# TRY IT
Determine how many lines in the entries below include "Profile". The reply should be that number and nothing else.

:: DATASET

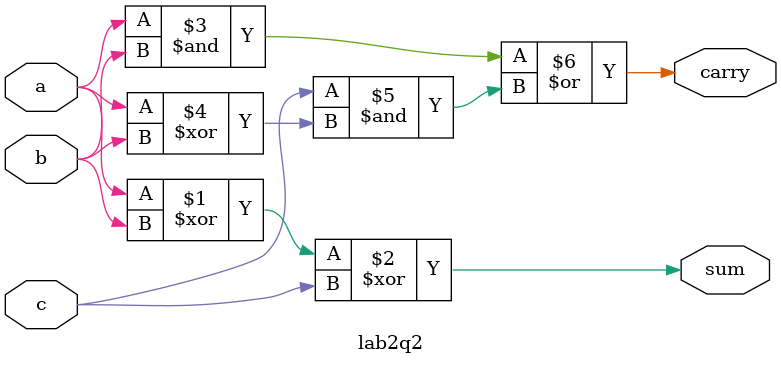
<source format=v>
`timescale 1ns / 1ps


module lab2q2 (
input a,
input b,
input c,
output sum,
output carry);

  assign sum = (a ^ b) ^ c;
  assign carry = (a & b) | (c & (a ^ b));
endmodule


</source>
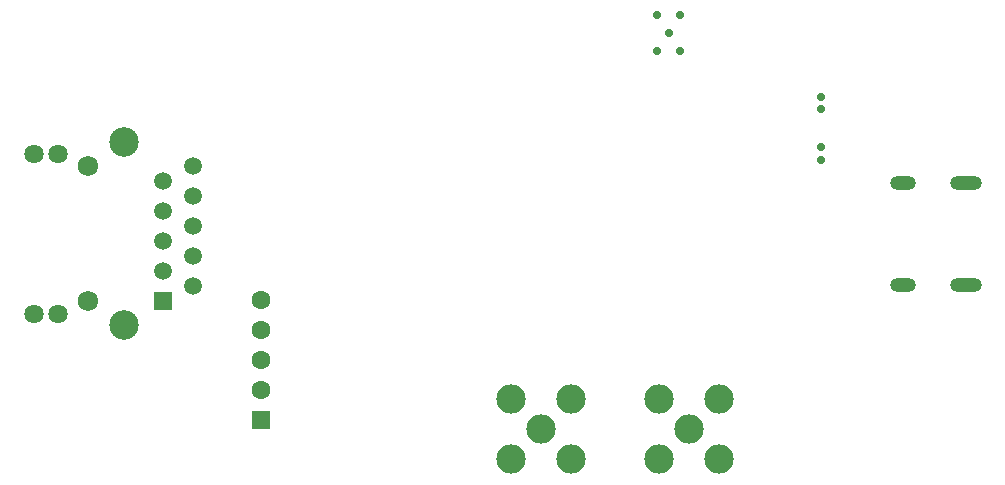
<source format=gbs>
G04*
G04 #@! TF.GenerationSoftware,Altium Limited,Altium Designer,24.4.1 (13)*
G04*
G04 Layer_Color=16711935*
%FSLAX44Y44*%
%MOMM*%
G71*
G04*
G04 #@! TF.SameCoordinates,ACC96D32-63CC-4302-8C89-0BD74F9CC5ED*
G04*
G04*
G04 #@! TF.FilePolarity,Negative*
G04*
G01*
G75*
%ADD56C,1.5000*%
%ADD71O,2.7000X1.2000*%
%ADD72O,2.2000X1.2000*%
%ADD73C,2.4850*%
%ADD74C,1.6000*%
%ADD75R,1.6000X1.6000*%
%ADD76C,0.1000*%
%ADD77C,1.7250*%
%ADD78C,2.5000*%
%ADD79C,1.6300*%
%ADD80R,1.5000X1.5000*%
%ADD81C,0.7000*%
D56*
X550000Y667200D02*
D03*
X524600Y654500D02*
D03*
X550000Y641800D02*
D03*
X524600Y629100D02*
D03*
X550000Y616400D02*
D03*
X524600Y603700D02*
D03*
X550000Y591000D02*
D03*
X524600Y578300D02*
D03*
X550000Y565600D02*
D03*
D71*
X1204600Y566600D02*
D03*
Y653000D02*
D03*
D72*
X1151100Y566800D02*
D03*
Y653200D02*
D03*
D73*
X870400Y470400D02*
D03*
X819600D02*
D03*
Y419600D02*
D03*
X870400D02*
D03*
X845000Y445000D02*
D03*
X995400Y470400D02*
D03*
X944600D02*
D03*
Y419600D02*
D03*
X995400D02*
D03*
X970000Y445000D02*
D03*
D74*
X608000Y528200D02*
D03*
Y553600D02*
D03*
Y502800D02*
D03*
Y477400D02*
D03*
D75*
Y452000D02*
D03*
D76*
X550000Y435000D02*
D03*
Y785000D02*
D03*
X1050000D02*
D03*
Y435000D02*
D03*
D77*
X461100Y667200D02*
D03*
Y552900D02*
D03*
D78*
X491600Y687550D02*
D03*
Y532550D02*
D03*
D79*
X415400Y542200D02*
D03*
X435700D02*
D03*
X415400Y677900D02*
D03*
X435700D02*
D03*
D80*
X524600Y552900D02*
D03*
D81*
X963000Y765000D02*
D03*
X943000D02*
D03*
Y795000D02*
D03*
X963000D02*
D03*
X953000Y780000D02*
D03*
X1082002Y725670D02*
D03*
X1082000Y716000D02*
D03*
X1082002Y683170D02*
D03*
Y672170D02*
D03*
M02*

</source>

::::
:: DATASET

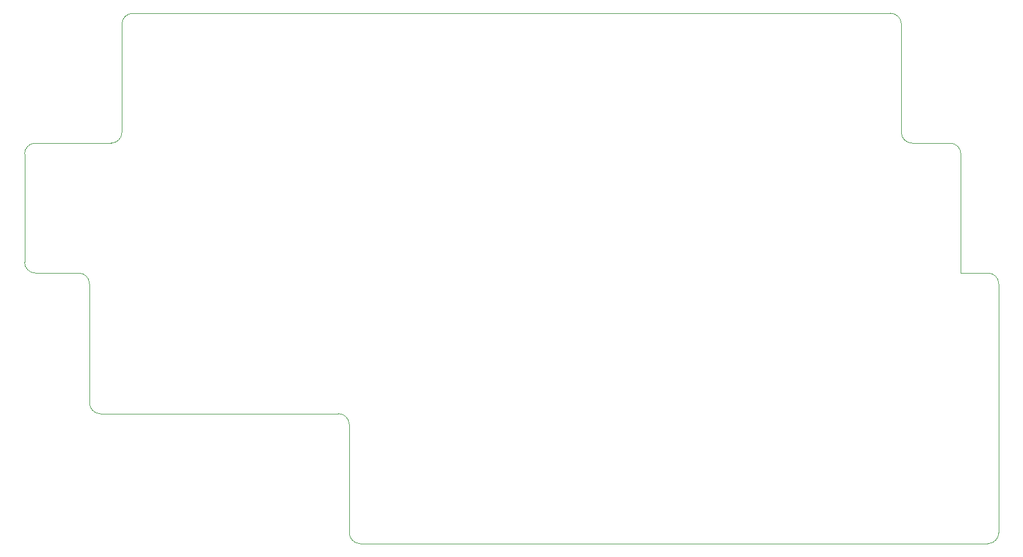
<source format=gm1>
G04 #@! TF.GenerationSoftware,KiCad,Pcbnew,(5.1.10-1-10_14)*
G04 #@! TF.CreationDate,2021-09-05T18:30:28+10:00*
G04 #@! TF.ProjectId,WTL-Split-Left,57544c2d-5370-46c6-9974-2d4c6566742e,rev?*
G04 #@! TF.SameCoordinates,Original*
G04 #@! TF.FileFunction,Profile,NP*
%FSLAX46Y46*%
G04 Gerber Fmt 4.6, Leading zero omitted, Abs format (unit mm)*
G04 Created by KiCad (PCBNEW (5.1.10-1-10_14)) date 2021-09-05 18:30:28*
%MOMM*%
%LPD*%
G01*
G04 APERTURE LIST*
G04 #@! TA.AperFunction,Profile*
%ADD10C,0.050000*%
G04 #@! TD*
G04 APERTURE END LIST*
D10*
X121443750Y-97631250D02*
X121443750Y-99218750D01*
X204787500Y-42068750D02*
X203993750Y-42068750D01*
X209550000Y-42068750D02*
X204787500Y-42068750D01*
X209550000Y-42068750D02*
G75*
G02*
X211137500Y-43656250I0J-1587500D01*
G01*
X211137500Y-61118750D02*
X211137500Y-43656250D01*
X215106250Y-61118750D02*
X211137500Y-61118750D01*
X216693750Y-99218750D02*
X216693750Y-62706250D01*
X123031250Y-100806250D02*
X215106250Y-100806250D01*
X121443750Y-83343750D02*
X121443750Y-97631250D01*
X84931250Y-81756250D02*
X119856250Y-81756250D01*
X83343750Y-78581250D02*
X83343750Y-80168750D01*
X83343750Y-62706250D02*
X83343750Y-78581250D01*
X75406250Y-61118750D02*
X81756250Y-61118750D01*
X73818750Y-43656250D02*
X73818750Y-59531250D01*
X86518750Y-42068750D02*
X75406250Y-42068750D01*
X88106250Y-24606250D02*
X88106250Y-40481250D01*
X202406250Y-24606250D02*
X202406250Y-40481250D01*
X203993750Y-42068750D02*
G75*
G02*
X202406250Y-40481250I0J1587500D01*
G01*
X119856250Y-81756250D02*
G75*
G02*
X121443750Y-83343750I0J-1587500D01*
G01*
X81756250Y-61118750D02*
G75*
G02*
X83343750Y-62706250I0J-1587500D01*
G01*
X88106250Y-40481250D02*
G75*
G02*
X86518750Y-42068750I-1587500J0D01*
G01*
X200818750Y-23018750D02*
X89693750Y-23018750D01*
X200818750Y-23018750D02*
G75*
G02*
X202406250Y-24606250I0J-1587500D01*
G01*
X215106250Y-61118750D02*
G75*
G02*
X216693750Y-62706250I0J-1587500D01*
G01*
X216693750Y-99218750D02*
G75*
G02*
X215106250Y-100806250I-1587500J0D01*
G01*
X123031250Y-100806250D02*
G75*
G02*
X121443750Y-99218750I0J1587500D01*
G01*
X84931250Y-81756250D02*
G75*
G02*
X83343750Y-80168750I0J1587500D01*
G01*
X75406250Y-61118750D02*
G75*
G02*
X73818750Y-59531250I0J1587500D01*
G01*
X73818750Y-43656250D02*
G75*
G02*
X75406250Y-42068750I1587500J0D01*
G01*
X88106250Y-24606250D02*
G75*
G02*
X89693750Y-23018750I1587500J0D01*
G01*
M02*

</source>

::::
:: DATASET

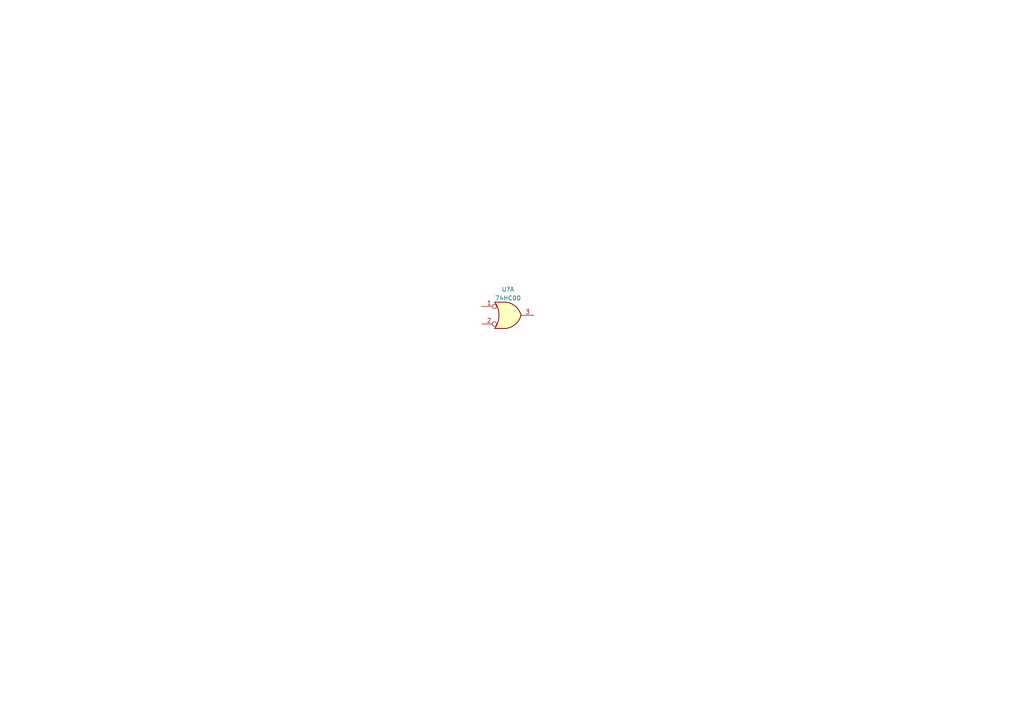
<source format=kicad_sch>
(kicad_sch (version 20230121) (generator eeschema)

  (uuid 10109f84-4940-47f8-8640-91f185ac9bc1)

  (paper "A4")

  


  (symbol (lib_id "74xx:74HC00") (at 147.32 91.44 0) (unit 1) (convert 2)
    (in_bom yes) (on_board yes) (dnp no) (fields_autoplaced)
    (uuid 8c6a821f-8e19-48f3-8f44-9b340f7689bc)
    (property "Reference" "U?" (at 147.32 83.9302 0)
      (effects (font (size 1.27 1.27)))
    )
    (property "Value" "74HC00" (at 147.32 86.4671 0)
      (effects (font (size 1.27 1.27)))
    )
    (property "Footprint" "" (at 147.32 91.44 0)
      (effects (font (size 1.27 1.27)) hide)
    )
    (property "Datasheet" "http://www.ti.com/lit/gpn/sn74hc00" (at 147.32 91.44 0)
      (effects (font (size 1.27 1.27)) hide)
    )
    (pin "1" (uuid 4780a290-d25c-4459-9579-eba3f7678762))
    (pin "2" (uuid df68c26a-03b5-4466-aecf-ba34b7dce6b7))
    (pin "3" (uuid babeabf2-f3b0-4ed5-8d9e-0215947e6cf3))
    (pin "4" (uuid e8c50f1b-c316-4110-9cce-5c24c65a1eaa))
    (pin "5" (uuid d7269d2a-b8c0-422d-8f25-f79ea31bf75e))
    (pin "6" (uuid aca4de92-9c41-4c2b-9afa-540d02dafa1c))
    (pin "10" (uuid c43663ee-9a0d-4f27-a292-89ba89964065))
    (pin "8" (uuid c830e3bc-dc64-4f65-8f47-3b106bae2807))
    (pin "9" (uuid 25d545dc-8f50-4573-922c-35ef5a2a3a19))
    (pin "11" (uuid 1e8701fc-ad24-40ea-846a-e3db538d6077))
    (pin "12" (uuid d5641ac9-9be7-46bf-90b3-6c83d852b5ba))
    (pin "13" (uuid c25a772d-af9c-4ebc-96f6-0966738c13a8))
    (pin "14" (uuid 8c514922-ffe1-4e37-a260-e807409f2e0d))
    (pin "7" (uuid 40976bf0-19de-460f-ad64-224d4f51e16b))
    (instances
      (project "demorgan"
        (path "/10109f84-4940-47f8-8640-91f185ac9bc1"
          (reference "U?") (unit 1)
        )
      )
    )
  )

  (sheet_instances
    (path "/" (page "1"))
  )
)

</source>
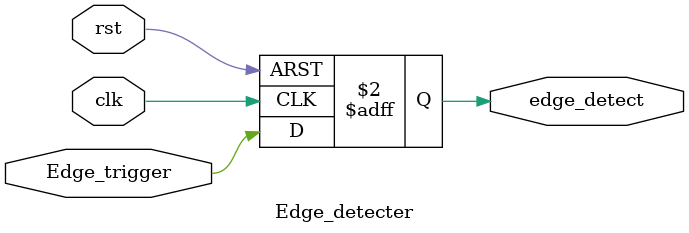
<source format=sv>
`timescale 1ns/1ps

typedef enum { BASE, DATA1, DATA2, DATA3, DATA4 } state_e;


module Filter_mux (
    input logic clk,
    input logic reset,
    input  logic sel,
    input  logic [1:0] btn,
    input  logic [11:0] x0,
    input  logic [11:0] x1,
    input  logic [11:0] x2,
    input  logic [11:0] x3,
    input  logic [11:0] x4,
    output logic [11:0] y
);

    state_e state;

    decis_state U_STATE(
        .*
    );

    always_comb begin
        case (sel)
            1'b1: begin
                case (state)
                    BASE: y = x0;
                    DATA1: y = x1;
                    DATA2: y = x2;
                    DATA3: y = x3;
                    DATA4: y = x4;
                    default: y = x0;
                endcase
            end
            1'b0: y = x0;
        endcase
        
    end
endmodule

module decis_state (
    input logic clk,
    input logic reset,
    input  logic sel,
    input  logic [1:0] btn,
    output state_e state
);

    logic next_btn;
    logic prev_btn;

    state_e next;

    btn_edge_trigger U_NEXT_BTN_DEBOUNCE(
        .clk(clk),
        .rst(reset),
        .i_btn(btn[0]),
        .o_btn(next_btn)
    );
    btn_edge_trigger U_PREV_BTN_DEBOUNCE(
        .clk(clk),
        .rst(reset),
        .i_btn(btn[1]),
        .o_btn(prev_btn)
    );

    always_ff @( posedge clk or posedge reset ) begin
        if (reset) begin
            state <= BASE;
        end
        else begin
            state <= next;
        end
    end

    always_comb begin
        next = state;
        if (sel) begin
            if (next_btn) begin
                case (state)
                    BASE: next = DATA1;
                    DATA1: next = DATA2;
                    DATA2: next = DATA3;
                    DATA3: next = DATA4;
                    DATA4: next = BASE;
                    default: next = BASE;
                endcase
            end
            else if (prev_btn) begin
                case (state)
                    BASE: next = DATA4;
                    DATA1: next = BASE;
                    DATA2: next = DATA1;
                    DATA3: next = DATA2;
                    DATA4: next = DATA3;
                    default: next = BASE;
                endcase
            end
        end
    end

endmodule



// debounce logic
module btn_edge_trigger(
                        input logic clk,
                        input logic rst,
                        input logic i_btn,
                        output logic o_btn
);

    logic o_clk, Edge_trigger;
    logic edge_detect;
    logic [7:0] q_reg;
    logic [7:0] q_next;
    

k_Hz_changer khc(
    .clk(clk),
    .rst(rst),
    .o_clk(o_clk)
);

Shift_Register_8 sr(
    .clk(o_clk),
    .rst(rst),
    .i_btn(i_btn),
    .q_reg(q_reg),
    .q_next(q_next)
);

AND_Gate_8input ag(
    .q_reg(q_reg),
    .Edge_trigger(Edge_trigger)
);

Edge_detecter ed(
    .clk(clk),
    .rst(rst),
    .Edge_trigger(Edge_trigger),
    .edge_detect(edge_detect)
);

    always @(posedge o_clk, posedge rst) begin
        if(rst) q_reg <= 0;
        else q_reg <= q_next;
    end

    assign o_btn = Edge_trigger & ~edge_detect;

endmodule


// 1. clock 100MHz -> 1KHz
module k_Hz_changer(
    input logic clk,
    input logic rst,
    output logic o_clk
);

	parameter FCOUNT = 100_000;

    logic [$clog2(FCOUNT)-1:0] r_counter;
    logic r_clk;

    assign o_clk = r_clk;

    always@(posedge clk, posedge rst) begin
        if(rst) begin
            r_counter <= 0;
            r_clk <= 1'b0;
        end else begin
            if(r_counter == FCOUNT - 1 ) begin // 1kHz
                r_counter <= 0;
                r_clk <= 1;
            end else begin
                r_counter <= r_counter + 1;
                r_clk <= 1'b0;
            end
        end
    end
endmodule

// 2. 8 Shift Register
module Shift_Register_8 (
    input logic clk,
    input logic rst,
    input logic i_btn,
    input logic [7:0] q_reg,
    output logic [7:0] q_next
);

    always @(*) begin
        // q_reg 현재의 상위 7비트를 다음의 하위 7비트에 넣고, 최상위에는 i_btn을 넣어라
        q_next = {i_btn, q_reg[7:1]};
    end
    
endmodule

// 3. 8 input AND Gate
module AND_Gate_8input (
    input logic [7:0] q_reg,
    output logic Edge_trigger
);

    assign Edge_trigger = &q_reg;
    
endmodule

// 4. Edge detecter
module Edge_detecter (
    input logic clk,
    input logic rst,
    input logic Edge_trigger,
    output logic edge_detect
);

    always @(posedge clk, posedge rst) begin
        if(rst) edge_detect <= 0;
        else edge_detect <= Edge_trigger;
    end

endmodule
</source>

::::

# TASK OUTPUT
2